§ WHAT YOU WILL DO
Output all entries verbatim, dropping pictures.

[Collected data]
::::
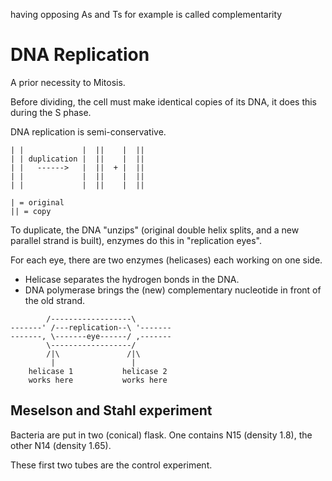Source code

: having opposing As and Ts for example is called complementarity

# DNA Replication

A prior necessity to Mitosis.

Before dividing, the cell must make identical copies of its DNA, it does this during the S phase.

DNA replication is semi-conservative.
```
| |             |  ||    |  ||
| | duplication |  ||    |  ||
| |   ------>   |  ||  + |  ||
| |             |  ||    |  ||
| |             |  ||    |  ||

| = original
|| = copy
```

To duplicate, the DNA "unzips" (original double helix splits, and a new parallel strand is built), enzymes do this in "replication eyes".

For each eye, there are two enzymes (helicases) each working on one side.

- Helicase separates the hydrogen bonds in the DNA.
- DNA polymerase brings the (new) complementary nucleotide in front of the old strand.

```
        /------------------\
-------' /---replication--\ '-------
-------, \-------eye------/ ,-------
        \------------------/
        /|\               /|\
         |                 |
    helicase 1           helicase 2
    works here           works here
```

## Meselson and Stahl experiment

Bacteria are put in two (conical) flask. One contains N15 (density 1.8), the other N14 (density 1.65).

These first two tubes are the control experiment.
::::
§ RESPONSE TO THIS EXERCISE
Source code

: having opposing As and Ts for example is called complementarity

# DNA Replication

A prior necessity to Mitosis.

Before dividing, the cell must make identical copies of its DNA, it does this during the S phase.

DNA replication is semi-conservative.
```
| |             |  ||    |  ||
| | duplication |  ||    |  ||
| |   ------>   |  ||  + |  ||
| |             |  ||    |  ||
| |             |  ||    |  ||

| = original
|| = copy
```

To duplicate, the DNA "unzips" (original double helix splits, and a new parallel strand is built), enzymes do this in "replication eyes".

For each eye, there are two enzymes (helicases) each working on one side.

- Helicase separates the hydrogen bonds in the DNA.
- DNA polymerase brings the (new) complementary nucleotide in front of the old strand.

```
        /------------------\
-------' /---replication--\ '-------
-------, \-------eye------/ ,-------
        \------------------/
        /|\               /|\
         |                 |
    helicase 1           helicase 2
    works here           works here
```

## Meselson and Stahl experiment

Bacteria are put in two (conical) flask. One contains N15 (density 1.8), the other N14 (density 1.65).

These first two tubes are the control experiment.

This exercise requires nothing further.